Was used to measure the melting point (Tm) and glass transition temperature (Tg) of polyester at a temperature rising rate of 10 ° C./min in a nitrogen atmosphere.

(4) Intrinsic viscosity [η]: Phenol / tetrachloroethane = 50/50 (weight ratio) mixed solvent 10
1 g of polymer was melt | dissolved in 0 mL, and it measured at 30 degreeC.

(5) Film thickness: The film cross section was observed with a scanning electron microscope (SEM) to measure the thickness of each layer.

(6) Raw Material Polyester: (1) The resins shown in Table 7 below were used as the polyester resin (ET resin) mainly composed of ethylene terephthalate units.

[0051]

[Table 7]

(2) The resins shown in Table 8 below were used as the polyester resin (BT resin) mainly containing butylene terephthalate units.

[0053]

[Table 8]

(3) The resins shown in Table 9 below were used as other polyester resins.

[0055]

[Table 9]

Examples 1 to 12 and Comparative Examples 1 to 6 Each polyester resin was blended as a raw material for the layer (A) and the layer (B) at a ratio shown in Tables 10 to 14, and then barreled by separate extruders. It was extruded at a temperature of 280 ° C., merged inside the T die, and rapidly cooled with a cooling drum at 20 ° C. to obtain an unstretched amorphous sheet. This sheet was stretched 4.0 times in the machine direction at 60 to 80 ° C, and then in the transverse direction at 120 ° C to 5.
After stretching 0 times, the film was heat set at 180 ° C. to obtain a film having a thickness of 25 μm.

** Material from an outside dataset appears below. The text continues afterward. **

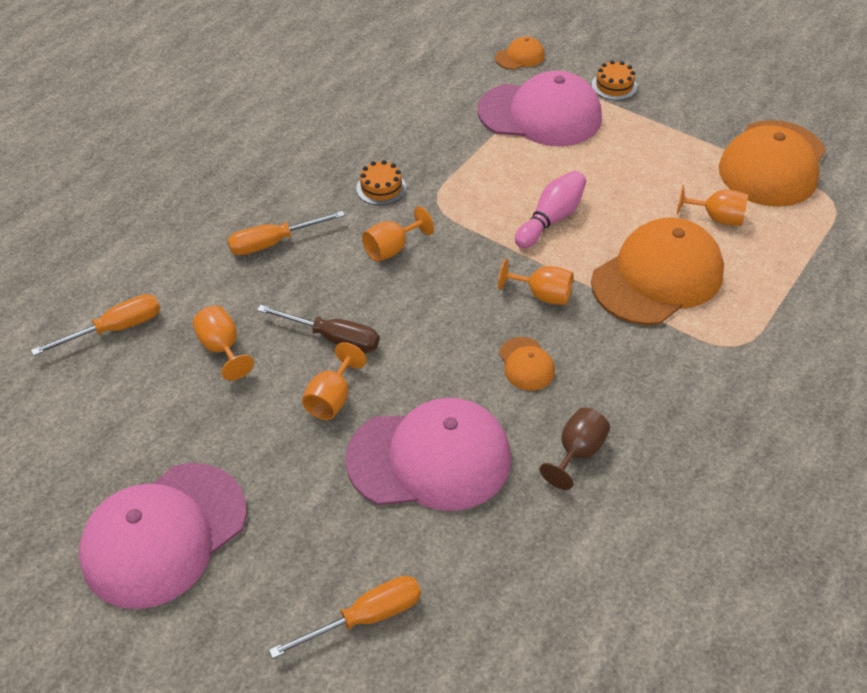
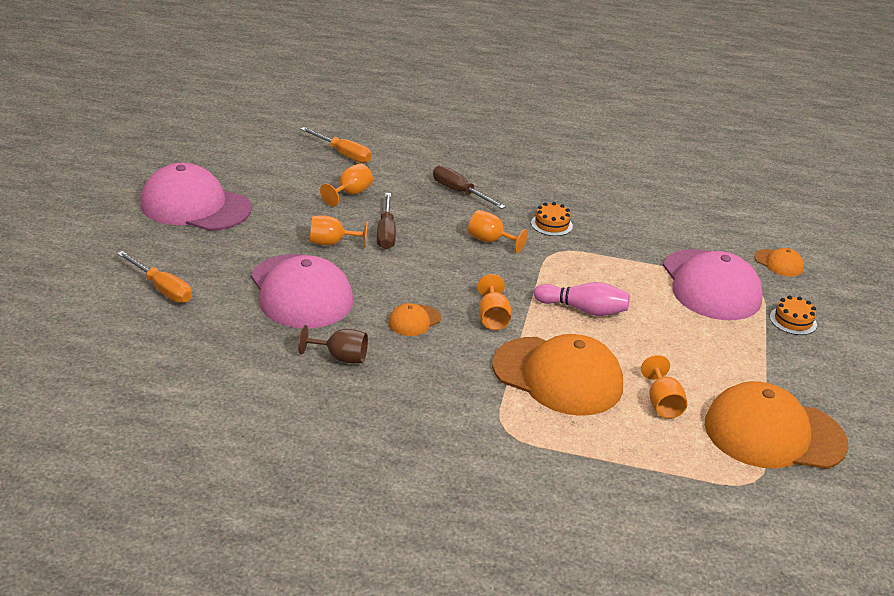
camera: 65 degrees right, 15 degrees down
orange screwdriver [227,211,345,255] -> brown screwdriver [433,165,506,209]

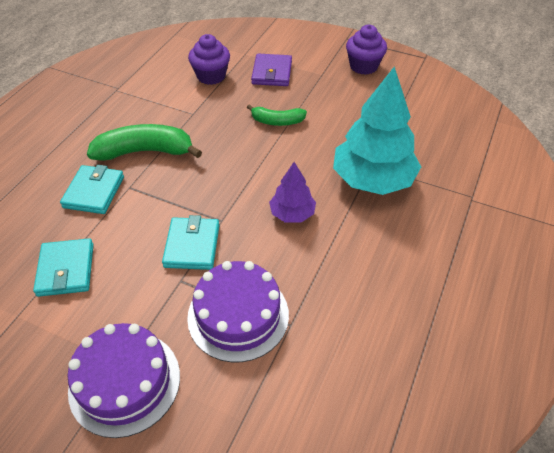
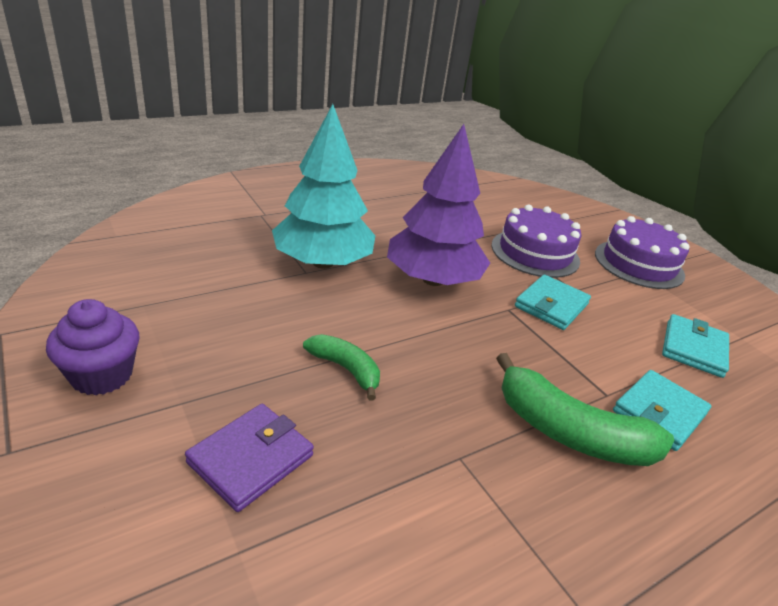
camera: 150 degrees left, 15 degrees down
purple cupcake [188,34,230,85] -> none
purple tree [269,162,316,222] -> purple tree [387,124,490,286], size x1.93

The obtained film was heat-laminated on a steel plate by the above-mentioned procedure, then drawn and ironed to form a cup. The results of various evaluations on the cups are also shown in Tables 10-14.

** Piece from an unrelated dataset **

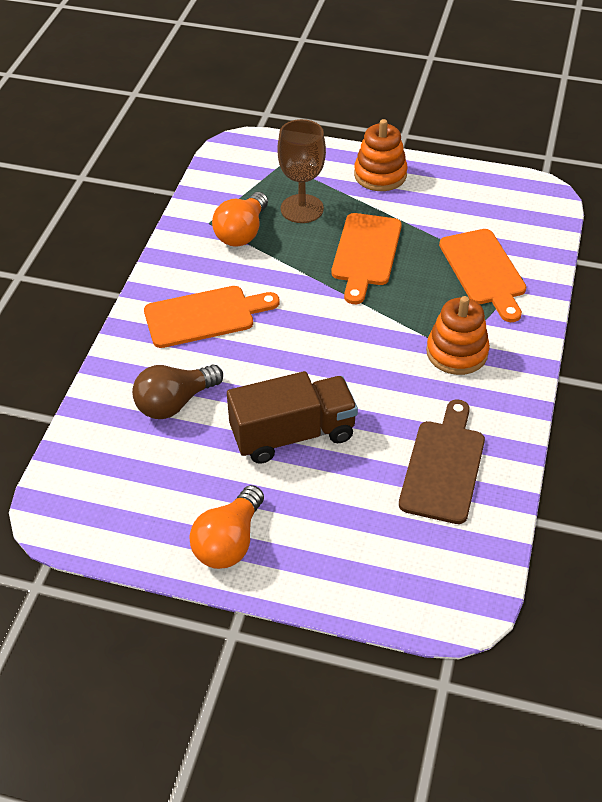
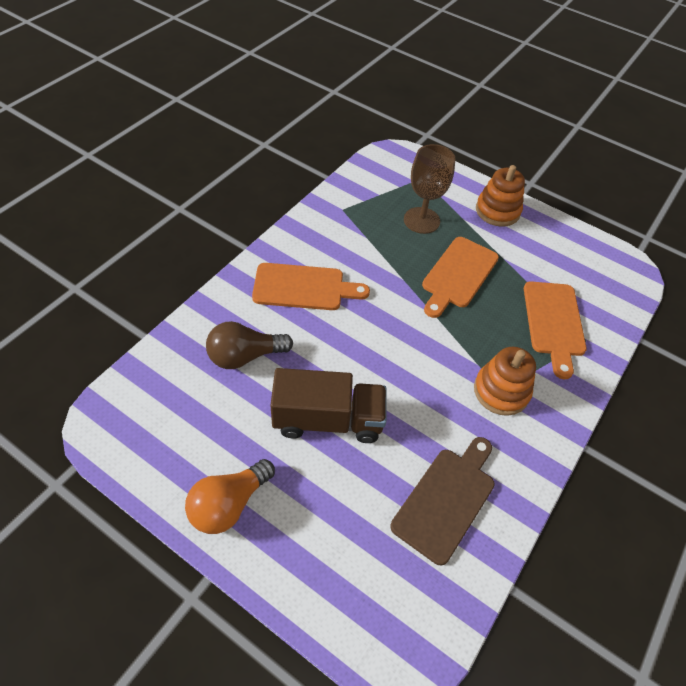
camera: 15 degrees right, 5 degrees up
orange light bulb [212,192,268,247] -> none

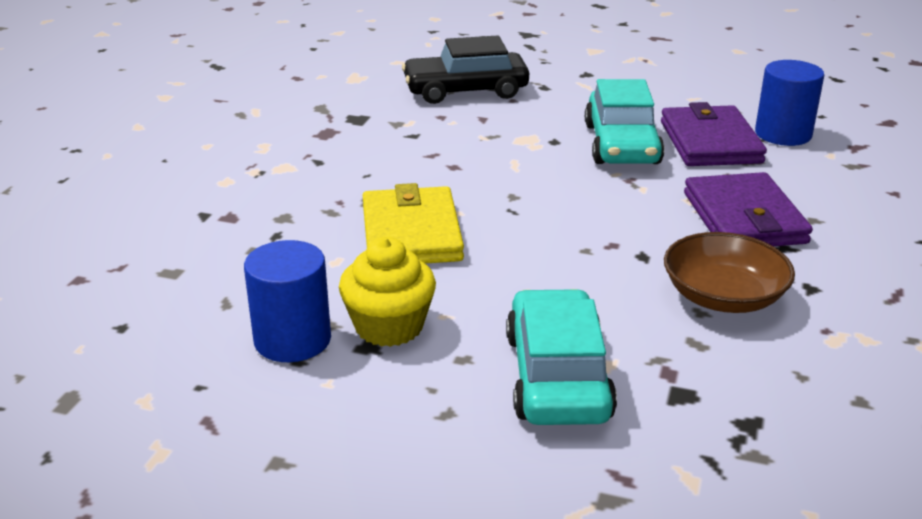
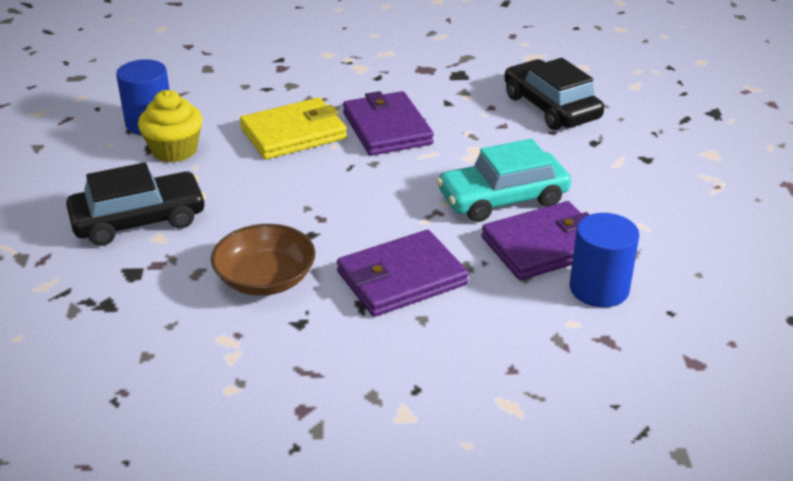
camera: 70 degrees right, 5 degrees up
turquoise car [506,289,617,425] -> black car [66,162,206,246]
none -> purple wallet [343,91,434,156]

In each of the evaluations of Examples 1 to 12, the ERV value was sufficiently small and was at a practical level.
It was found that the film No. 2 was excellent in moldability, retort resistance and impact resistance.

In each evaluation of Comparative Examples 1 to 6, it was found that the ERV value was large and the moldability and retort resistance were inferior.

[0060]

[Table 10]

[0061]

[Table 11]

[0062]

[Table 12]

[0063]

[Table 13]

[0064]

[Table 14]

[0065]

EFFECT OF THE INVENTION According to the present invention described above, a laminated polyester film for heat lamination of a metal sheet, which has sufficient molding properties in drawing and ironing, and is also excellent in impact resistance, retort resistance and rust resistance. The industrial value of the present invention is remarkable.

   ─────────────────────────────────────────────────── ─── Continued front page    F-term (reference) 3E061 AA16 AB04 AB21 AC09 AD01                       AD04 AD07 BA01 DA01 DB08                 4F100 AB01A AK41B AK41C AK42B                       AK42C AL05B AL05C BA03                       BA07 BA10A BA10B BA26                       CA13 EC03 EC032 EH20                       EH202 EH23 EH232 EJ18                       EJ183 EJ38 EJ382 EJ42                       EJ423 GB16 JA04C JA05C                       JB02 JJ03 JK10 JL10B                       YY00B YY00C                 4J002 CF06W CF07X GF00 GG01

Claims (3)

[Claims] 1. A laminated film comprising two layers, wherein the layer (A) in contact with the metal has a polyester resin (A1) mainly containing butylene terephthalate units and a polyester resin (A2) mainly containing ethylene terephthalate units.
Is composed of a polyester resin composition (A) whose main component is (provided that the proportion of A1 to the total of A1 and A2 is 5 to 55% by weight and the proportion of A2 is 45 to 95% by weight).
The other layer (B) contains, as a main component, a polyester resin (B1) mainly containing butylene terephthalate units and a polyester resin (B2) mainly containing ethylene terephthalate and having a melting point of 246 to 266 ° C. A polyester resin composition (B) having a transition temperature (Tg) of 60 ° C. or higher,
2. The laminated polyester film for thermal lamination of metal plates, wherein the melting point Tm (A2) of 2) is lower than the melting point Tm (B2) of the polyester resin (B2) by 5 to 30 ° C. 2. The laminated polyester film for heat lamination of a metal sheet according to claim 1, wherein the layer (A) contains 5.0 to 30% by weight of a white pigment. 3. The laminated polyester film for heat lamination of a metal plate according to claim 1, which is for a molded can.